Кулаков был плохо знаком с поэзией скальдов, но сарказм начальника в отношении неприкрытого киллерства поддержал полностью.
— Товарищи не понимают, — крякнул Грейв с досадой. — Все, хватит объяснений! Вызывайте команду Большакова! Срочно!
— Большаков никогда не работал киллером, — обиделся дядя Воша.
— Послушай, Достоевский, — Грейв чуть не плакал от обиды. — О чем ты думаешь? Не надо мне капать на мозги слезинками девочек! Речь идет не об абстрактном счастье человечества, мы говорим о совершенно конкретной угрозе самой структуре Вселенной….
— Баста! — не выдержал Форманов и стукнул кулаком по столу. — Делайте что хотите. Я уже ни черта не понимаю. Геннадич, вызывай Большакова. Это приказ. Крошка — парень молодой, ему легче будет разобраться, а мы уже старики, наша песенка спета. Наверно, уже отстали от жизни. Я же чувствую: проблема есть. Но нам с вами втроем ее не решить. Вызывай Большакова.
Было что-то чудовищно неправильное в этом приказе Форманова, однако и не подчиниться Кулаков не мог. Он замер в напряженной позе и долго-долго молчал, откровенно затягивая с ответом. И вдруг вспомнил, что ему так мешало, вспомнил, что связывало Большакова и Разгонова.
Полгода назад им удалось расшифровать фрагмент разговора между Лозовой и Горбовским о том, что после Гамбурга появляется шанс завербовать в службу ИКС Большакова со всей командой и оптимальный вариант — сделать это руками Малина. А ведь Малиным тогда как раз и называли Разгонова. Все сошлось, все склеилось, вот оно! Большакова нельзя посылать против Разгонова, это полный абсурд, ведь они непременно и сразу найдут общий язык….
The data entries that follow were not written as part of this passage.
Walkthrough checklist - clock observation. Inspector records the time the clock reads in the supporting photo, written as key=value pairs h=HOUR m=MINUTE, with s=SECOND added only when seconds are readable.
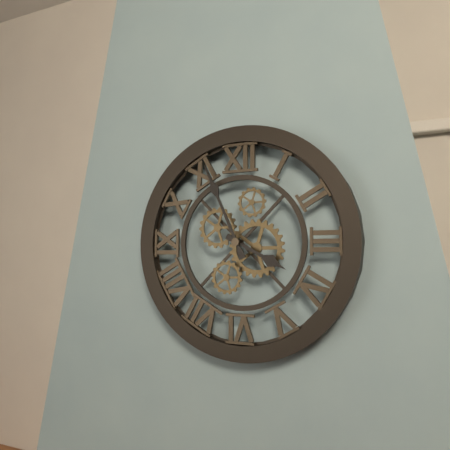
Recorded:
h=3 m=56
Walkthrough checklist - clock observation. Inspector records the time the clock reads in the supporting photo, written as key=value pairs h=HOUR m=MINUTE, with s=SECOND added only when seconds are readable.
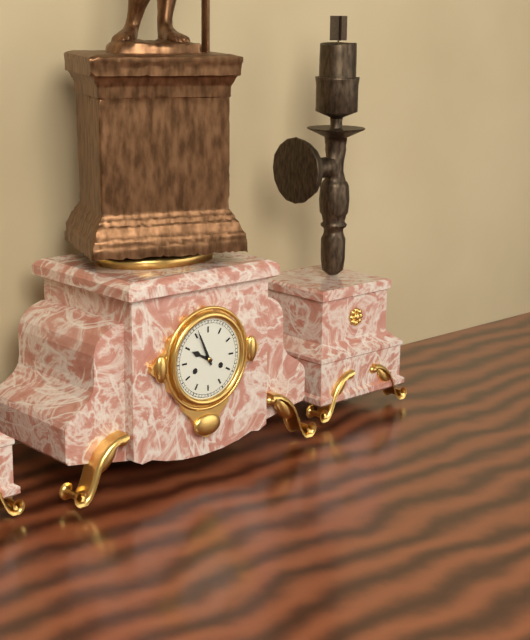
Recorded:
h=9 m=56
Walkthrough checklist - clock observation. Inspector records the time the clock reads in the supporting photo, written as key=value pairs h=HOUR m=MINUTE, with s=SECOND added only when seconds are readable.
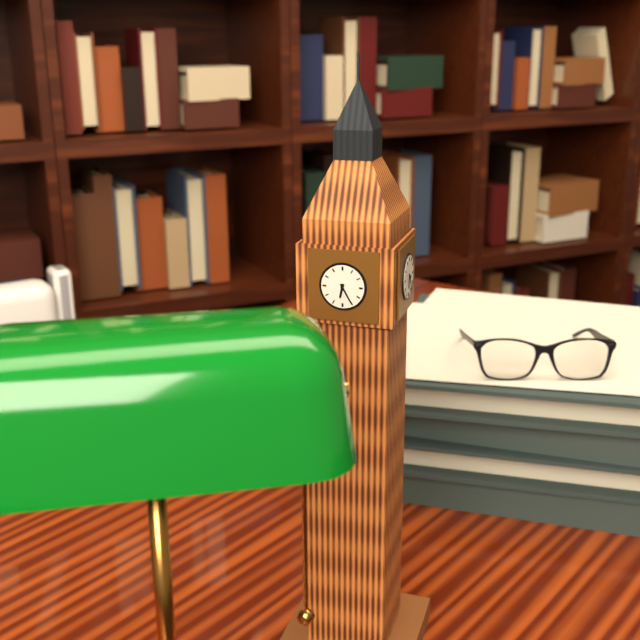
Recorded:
h=6 m=25
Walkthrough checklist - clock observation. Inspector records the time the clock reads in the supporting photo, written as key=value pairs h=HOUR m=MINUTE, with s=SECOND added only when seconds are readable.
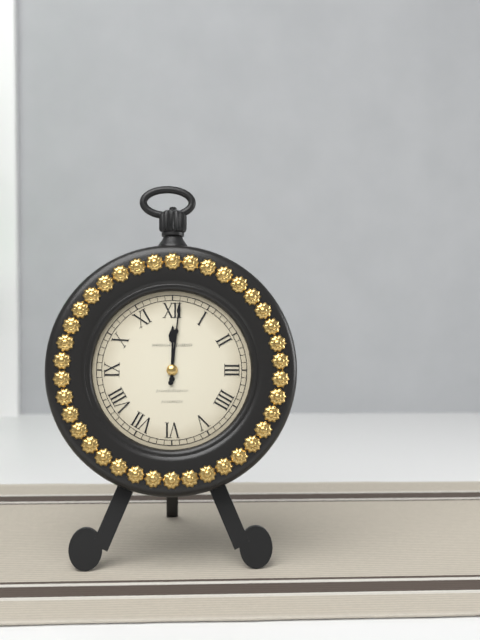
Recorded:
h=12 m=1
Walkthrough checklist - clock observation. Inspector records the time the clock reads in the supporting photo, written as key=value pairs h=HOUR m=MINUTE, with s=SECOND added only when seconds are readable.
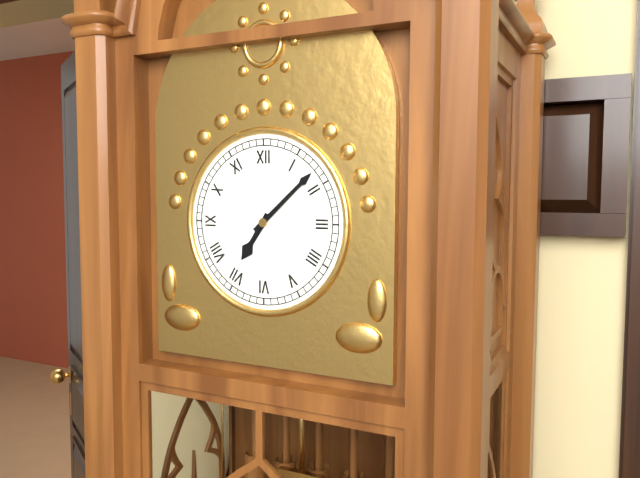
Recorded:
h=7 m=8
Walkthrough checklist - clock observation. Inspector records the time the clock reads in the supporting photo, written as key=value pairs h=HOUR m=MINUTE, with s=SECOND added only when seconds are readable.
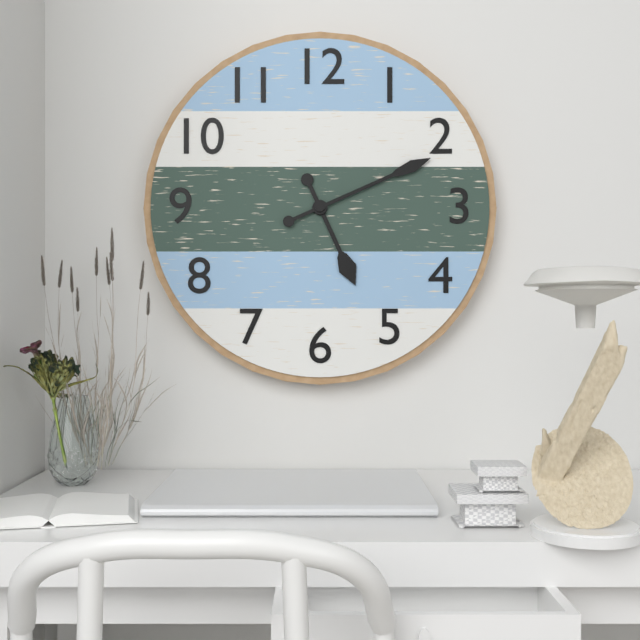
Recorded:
h=5 m=11
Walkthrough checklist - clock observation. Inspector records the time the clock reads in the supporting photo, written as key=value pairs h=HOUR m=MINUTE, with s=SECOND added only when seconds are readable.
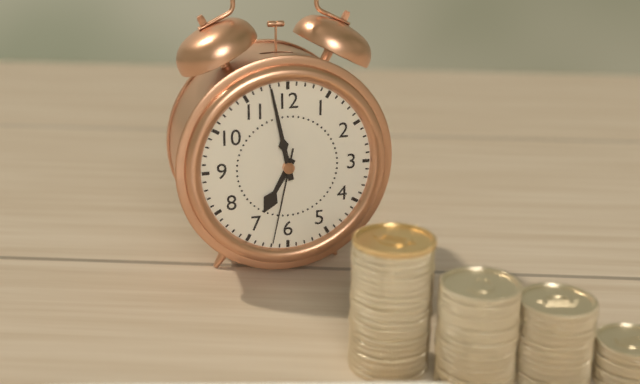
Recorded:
h=6 m=58 s=32
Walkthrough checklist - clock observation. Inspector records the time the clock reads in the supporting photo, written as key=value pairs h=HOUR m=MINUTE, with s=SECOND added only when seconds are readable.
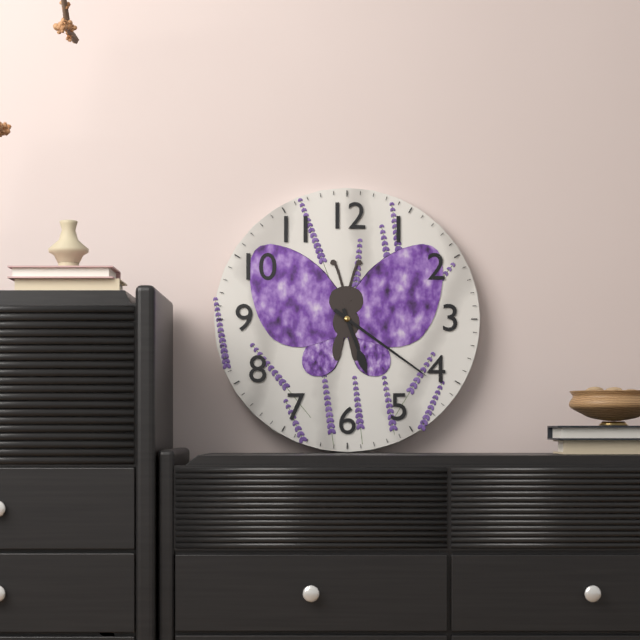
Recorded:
h=5 m=21
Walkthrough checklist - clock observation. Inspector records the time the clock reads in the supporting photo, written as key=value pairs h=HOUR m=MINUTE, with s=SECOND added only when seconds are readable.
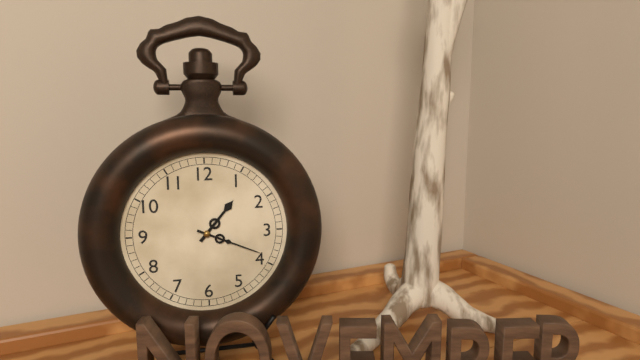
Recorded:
h=1 m=19
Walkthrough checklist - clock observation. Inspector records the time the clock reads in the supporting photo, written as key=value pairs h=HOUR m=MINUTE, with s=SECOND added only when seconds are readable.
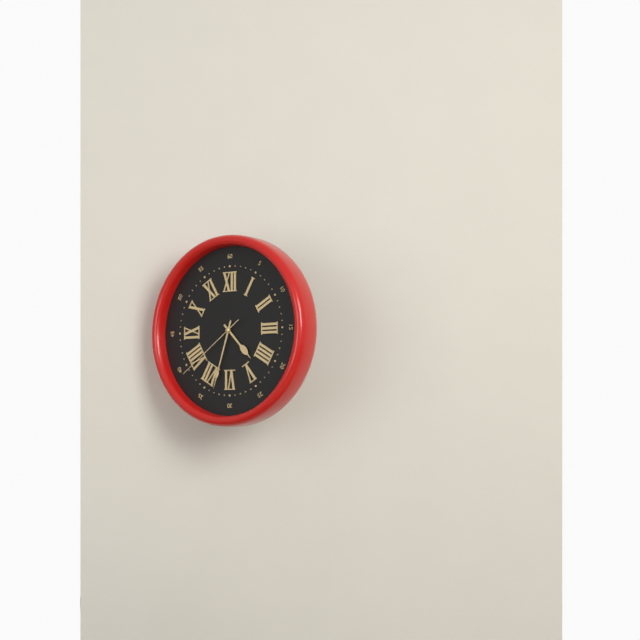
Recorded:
h=4 m=33 s=39
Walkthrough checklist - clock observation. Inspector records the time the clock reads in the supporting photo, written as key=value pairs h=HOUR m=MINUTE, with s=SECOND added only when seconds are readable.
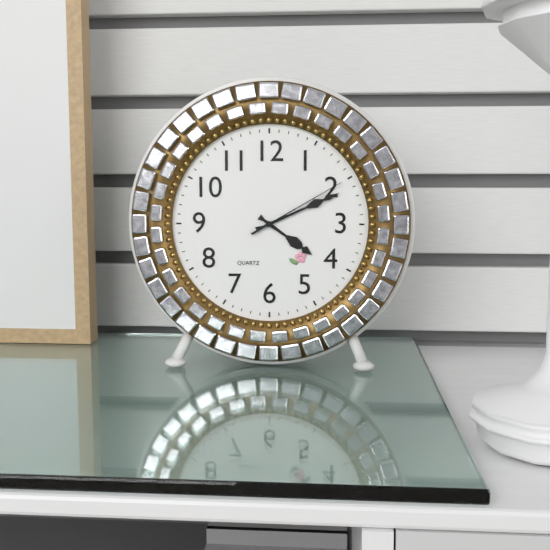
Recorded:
h=4 m=11 s=10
Но ничего такого Кулаков сказать не успел, потому что в кабинете раздался неприлично громкий телефонный звонок. Прямая космическая связь. Форманов снял трубку. Селекторный режим включился сам собою. И малознакомый присутствующим голос резко потребовал:
— Позовите господина Джаннини!
Никто, ни одна живая душа не могла знать, что Игнат Никулин находится сейчас в этом кабинете, да еще так нагло величать его старой итальянской фамилией.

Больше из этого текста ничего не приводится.